March issue 2009
Gandhara Art’s recent display Disorientation by Jamil Baloch is an exhibition that justifies its premise. By grouping disparate works into a single show, the curator succeeds in ‘disorienting’ the eye and mind of the viewer. Segmented into video, installation, relief panels and ink on paper paintings, the technically varied works emit independent readings. First impressions, seen collectively, jar the senses. On deeper engagement, a loosely centred focus evolves within the garbled narrative as strains of the artist’s recurrent concerns emerge.
A sculptor who draws and paints with equal facility, Jamil Baloch is at ease with experiment and innovation but, rather than being confined to a particular style, medium or genre, it is political and social conflicts, predominantly gender suppression and provincial discrimination, which continue to be a constant in his oeuvre. In the global context, as human suffering continues to escalate and political engagement becomes more muddied, balancing the competing factors of political rebellion and pursuit of individual ideals is becoming ever more complex for artists. In Baloch’s current show, the personal and the particular interweave, and viewers need to extract meaning from buried references to partial histories, hushed subjugation and annoying frustrations.
Most works in Disorientation critique the validity of a nation-state that is still grappling with post-independence issues. The art gains clarity when viewed through the prisms of international, national, cultural, religious, social, political, economic and historical factors, since it is the hegemony of power politics and a complexity of parallel and interacting realities that have created most of today’s catch-22 situations. Such communication must thus be read off by the receiver across layered contextual values.
Huge enough to rivet the eye, Baloch’s six-foot cuboid installation titled ‘Sixty Years,’ constructed out of steel rods, mimics a barred cage with a ripped entrance immediately opening onto a floor stencil of bloody footprints.

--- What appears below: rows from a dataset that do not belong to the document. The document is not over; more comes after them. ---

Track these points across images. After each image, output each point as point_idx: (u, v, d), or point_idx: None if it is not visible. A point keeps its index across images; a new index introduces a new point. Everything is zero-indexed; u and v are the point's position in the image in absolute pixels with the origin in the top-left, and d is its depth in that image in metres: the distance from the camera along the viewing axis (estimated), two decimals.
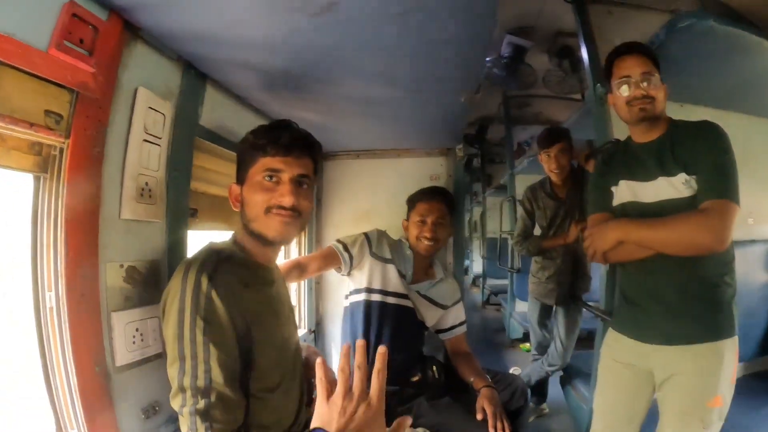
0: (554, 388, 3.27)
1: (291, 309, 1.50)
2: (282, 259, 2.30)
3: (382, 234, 2.27)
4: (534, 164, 4.47)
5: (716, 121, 1.55)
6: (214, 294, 1.10)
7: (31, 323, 1.12)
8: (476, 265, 11.10)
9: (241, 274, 1.22)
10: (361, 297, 2.16)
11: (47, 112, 1.08)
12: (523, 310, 4.90)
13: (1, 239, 1.30)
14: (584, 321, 3.18)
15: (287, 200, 1.25)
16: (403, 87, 1.75)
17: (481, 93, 1.84)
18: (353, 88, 1.77)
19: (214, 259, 1.17)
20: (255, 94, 1.87)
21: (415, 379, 2.05)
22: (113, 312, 1.23)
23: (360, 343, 0.88)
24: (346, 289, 2.27)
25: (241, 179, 1.32)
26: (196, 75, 1.57)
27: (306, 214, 1.33)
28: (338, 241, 2.19)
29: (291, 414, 1.36)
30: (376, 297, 2.14)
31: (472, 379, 2.03)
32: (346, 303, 2.25)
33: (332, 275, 2.48)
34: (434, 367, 2.07)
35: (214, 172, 1.83)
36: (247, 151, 1.30)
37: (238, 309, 1.15)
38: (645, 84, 1.53)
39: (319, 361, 0.87)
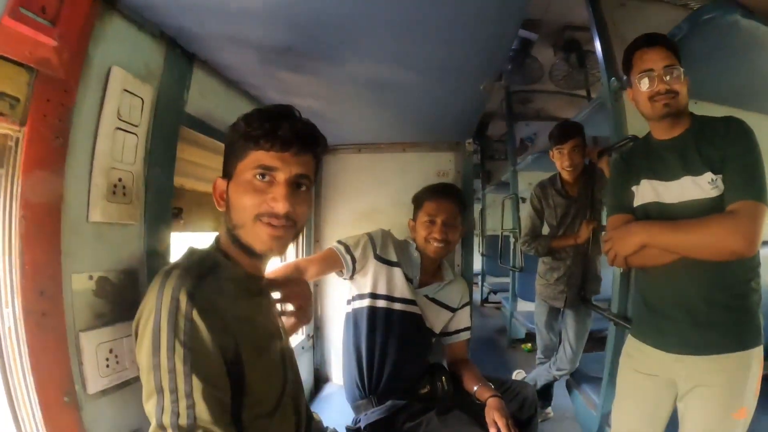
0: (559, 391, 3.27)
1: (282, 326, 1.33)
2: (279, 261, 2.13)
3: (386, 234, 2.12)
4: (537, 161, 4.47)
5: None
6: (195, 314, 0.93)
7: None
8: (475, 262, 11.13)
9: (226, 287, 1.05)
10: (365, 303, 2.04)
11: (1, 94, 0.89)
12: (524, 310, 4.88)
13: None
14: (592, 323, 3.11)
15: (281, 206, 1.06)
16: (419, 70, 1.59)
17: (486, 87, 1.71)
18: (361, 70, 1.60)
19: (195, 271, 1.00)
20: (249, 78, 1.69)
21: (424, 391, 1.96)
22: (82, 332, 1.05)
23: None
24: (348, 294, 2.14)
25: (227, 173, 1.14)
26: (181, 54, 1.39)
27: (302, 222, 1.14)
28: (339, 242, 2.05)
29: None
30: (381, 303, 2.03)
31: (475, 389, 1.97)
32: (348, 309, 2.12)
33: (332, 277, 2.32)
34: (443, 378, 1.99)
35: (201, 166, 1.66)
36: (237, 141, 1.10)
37: (225, 328, 0.98)
38: (668, 78, 1.48)
39: None
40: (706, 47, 1.76)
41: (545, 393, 3.38)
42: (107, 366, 1.10)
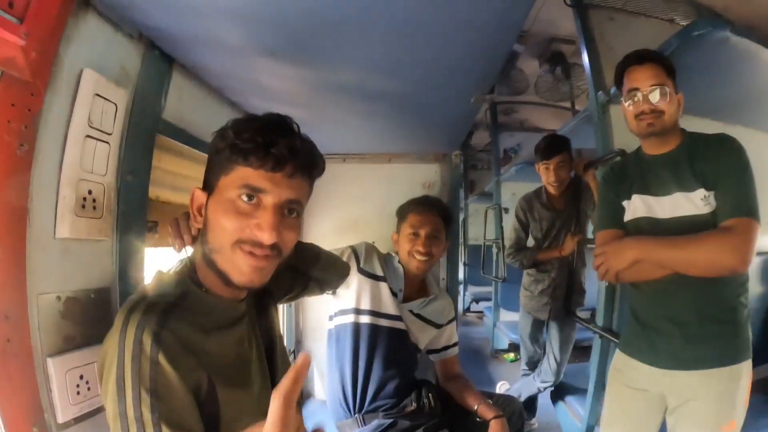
0: (544, 402, 3.27)
1: (275, 353, 1.20)
2: None
3: (370, 248, 2.08)
4: (521, 172, 4.53)
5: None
6: (161, 357, 0.82)
7: None
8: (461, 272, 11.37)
9: (197, 320, 0.93)
10: (349, 319, 1.98)
11: None
12: (507, 320, 4.90)
13: None
14: (583, 332, 3.12)
15: (266, 236, 0.92)
16: (409, 80, 1.55)
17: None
18: (348, 78, 1.55)
19: (161, 306, 0.89)
20: (231, 83, 1.63)
21: (411, 409, 1.91)
22: (50, 357, 0.96)
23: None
24: (330, 309, 2.08)
25: (208, 186, 0.99)
26: (160, 57, 1.31)
27: (288, 250, 1.00)
28: None
29: None
30: (365, 319, 1.97)
31: (476, 407, 1.92)
32: (331, 326, 2.06)
33: None
34: (430, 395, 1.94)
35: (179, 176, 1.58)
36: (222, 151, 0.95)
37: (197, 366, 0.88)
38: (654, 96, 1.48)
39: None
40: (696, 62, 1.77)
41: (530, 404, 3.37)
42: (78, 393, 1.01)
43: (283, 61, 1.42)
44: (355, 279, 1.98)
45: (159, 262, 1.39)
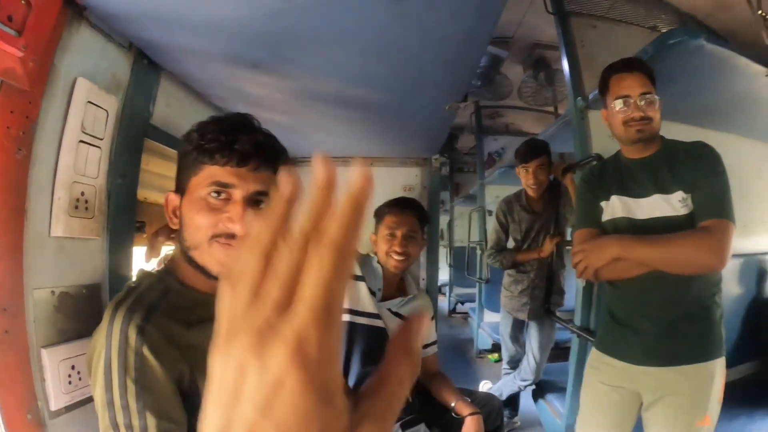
0: (527, 401, 3.28)
1: None
2: None
3: None
4: (504, 175, 4.55)
5: (695, 139, 1.58)
6: (145, 349, 0.88)
7: None
8: (443, 273, 11.30)
9: (179, 315, 0.98)
10: None
11: None
12: (491, 321, 4.92)
13: None
14: (557, 333, 3.16)
15: (238, 227, 0.97)
16: (385, 89, 1.60)
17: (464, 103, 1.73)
18: (328, 87, 1.60)
19: (146, 301, 0.95)
20: (215, 90, 1.68)
21: None
22: (44, 348, 1.02)
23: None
24: None
25: (180, 188, 1.05)
26: (148, 66, 1.37)
27: None
28: None
29: None
30: (344, 317, 2.00)
31: (453, 404, 1.95)
32: None
33: None
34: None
35: (167, 178, 1.63)
36: (190, 153, 1.01)
37: (179, 358, 0.93)
38: (644, 104, 1.51)
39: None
40: (672, 69, 1.80)
41: (512, 403, 3.41)
42: (70, 382, 1.07)
43: (264, 72, 1.48)
44: None
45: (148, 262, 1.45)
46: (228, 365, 0.28)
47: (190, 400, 0.95)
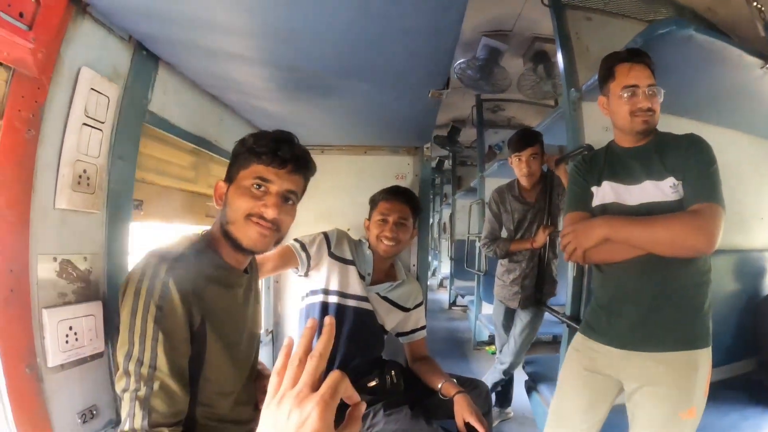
0: (520, 393, 3.28)
1: (255, 322, 1.48)
2: None
3: (342, 234, 2.21)
4: (504, 168, 4.51)
5: (688, 131, 1.57)
6: (171, 282, 1.10)
7: None
8: (445, 266, 11.31)
9: (204, 271, 1.22)
10: (318, 299, 2.11)
11: None
12: (489, 313, 4.94)
13: None
14: (551, 325, 3.17)
15: (270, 212, 1.25)
16: (366, 79, 1.68)
17: (453, 94, 1.78)
18: (314, 78, 1.69)
19: (180, 250, 1.19)
20: (210, 80, 1.78)
21: (372, 384, 1.94)
22: (45, 309, 1.13)
23: (311, 323, 0.76)
24: (302, 290, 2.21)
25: (229, 178, 1.33)
26: (147, 56, 1.48)
27: (285, 229, 1.33)
28: (296, 240, 2.12)
29: (235, 420, 1.31)
30: (333, 299, 2.09)
31: (440, 386, 2.01)
32: (302, 305, 2.19)
33: (291, 275, 2.40)
34: (393, 372, 1.98)
35: (164, 161, 1.73)
36: (242, 153, 1.30)
37: (196, 303, 1.15)
38: (651, 96, 1.53)
39: (286, 342, 0.74)
40: (663, 61, 1.75)
41: (505, 394, 3.48)
42: (66, 342, 1.18)
43: (253, 64, 1.58)
44: (325, 262, 2.10)
45: (143, 235, 1.58)
46: (279, 414, 0.63)
47: (196, 348, 1.17)
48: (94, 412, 1.26)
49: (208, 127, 1.90)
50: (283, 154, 1.27)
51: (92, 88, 1.25)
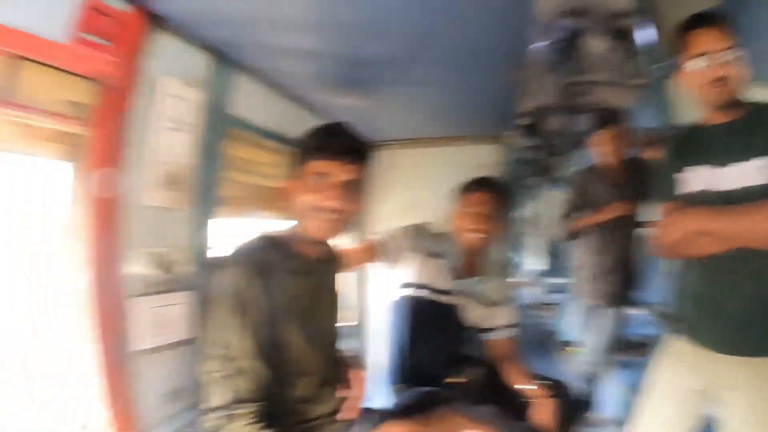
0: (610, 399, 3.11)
1: (332, 307, 1.56)
2: None
3: (428, 226, 2.18)
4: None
5: None
6: (250, 274, 1.20)
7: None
8: (532, 262, 10.92)
9: (280, 262, 1.30)
10: (406, 292, 2.07)
11: (71, 103, 1.12)
12: (577, 311, 4.74)
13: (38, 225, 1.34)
14: (641, 325, 2.99)
15: (332, 204, 1.29)
16: (440, 63, 1.70)
17: (535, 79, 1.73)
18: (387, 68, 1.73)
19: (261, 245, 1.29)
20: (288, 80, 1.86)
21: (457, 381, 1.92)
22: (135, 297, 1.25)
23: None
24: (391, 284, 2.19)
25: (294, 176, 1.38)
26: (225, 62, 1.58)
27: (350, 215, 1.37)
28: (384, 233, 2.13)
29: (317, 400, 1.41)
30: (420, 293, 2.05)
31: (524, 388, 1.94)
32: (393, 298, 2.17)
33: (379, 268, 2.44)
34: (477, 370, 1.94)
35: (246, 160, 1.83)
36: (302, 150, 1.35)
37: (272, 291, 1.23)
38: (724, 61, 1.35)
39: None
40: (755, 24, 1.59)
41: (591, 398, 3.15)
42: (155, 328, 1.30)
43: (336, 60, 1.64)
44: (412, 256, 2.07)
45: (227, 231, 1.69)
46: None
47: (274, 326, 1.26)
48: (177, 395, 1.37)
49: (288, 125, 1.96)
50: (335, 146, 1.32)
51: (174, 95, 1.36)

As confining as the cell, it emanates from the stencilled square, marked with footsteps evolving from a centre but caught in a vicious circle of limited motion. Likewise, his video installation also points to the exhaustion and futility of going around in circles but this time the protagonist is not the nation but the artist himself, laboriously charting his aesthetic journey.

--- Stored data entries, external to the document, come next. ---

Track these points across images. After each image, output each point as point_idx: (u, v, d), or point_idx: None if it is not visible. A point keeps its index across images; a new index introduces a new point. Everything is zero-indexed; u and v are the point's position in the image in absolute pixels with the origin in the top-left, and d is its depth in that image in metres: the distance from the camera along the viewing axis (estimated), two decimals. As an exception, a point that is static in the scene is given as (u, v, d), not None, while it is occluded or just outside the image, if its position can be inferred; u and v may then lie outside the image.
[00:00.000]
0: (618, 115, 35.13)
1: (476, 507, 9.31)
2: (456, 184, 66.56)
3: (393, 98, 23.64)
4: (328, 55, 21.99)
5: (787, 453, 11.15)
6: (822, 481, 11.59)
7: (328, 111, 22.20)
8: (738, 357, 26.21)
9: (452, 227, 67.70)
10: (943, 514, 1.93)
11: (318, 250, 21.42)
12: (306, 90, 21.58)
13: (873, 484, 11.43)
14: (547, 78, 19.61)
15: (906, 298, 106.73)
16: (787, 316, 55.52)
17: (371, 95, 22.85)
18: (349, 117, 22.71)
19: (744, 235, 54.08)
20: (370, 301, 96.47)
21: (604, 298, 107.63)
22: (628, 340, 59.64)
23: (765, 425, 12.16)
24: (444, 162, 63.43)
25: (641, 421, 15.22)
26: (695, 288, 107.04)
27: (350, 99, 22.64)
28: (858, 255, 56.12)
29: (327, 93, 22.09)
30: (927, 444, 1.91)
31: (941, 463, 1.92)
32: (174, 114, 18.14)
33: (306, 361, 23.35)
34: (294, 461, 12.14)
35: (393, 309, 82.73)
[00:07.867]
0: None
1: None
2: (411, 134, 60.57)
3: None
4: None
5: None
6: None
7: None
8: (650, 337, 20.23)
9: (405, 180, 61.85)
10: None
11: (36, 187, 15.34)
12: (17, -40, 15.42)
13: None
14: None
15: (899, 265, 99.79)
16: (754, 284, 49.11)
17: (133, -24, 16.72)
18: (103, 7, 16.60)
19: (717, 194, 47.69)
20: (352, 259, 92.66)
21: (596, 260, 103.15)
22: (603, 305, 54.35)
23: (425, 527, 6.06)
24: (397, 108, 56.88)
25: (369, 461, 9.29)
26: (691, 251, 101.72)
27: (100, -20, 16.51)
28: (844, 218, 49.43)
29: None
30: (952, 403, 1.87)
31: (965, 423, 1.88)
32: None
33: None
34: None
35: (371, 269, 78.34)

A series of fibre glass relief panels simulating the texture of parched earth in all its fissured glory, variously titled ‘Spring,’ ‘Hope,’ and ‘Deprivation,’ allude to surges of activity within a fragmented landscape. In ‘Spring’ the fractured terrain is dotted with images of fighter jets; in ‘Hope’ a hand is shown trying to creep out of a crack and in ‘Deprivation’ a fissure is plugged/smothered with a cloth. Fresh blossoms spurting out of a crevice in ‘Together’ are fetching, in spite of their life-draining bleached whiteness. The ‘Zubaan’ series, interspersed among the relief panels, is an artist’s personal indulgence with linear expressions and technical manipulations. They are more convincing as mark-making exercises than a frank dialogue on ‘Zubaan’ and the politics of language.
Today, a considerable amount of art emanating from troubled regions of the world is politically motivated and such projects on the whole have become predictable and formulaic, and one is left wondering whether engaged art looks for ‘effect’ or ‘change.’ In the Gandhara cache, a number of works thrive largely on ‘gimickry.’ For a mid-career artist with some memorable art already to his credit, catering to the prevalent and the trendy should not be on Baloch’s agenda. He should be moving towards mature expressions that do not bewilder but meaningfully challenge the imagination of his audience.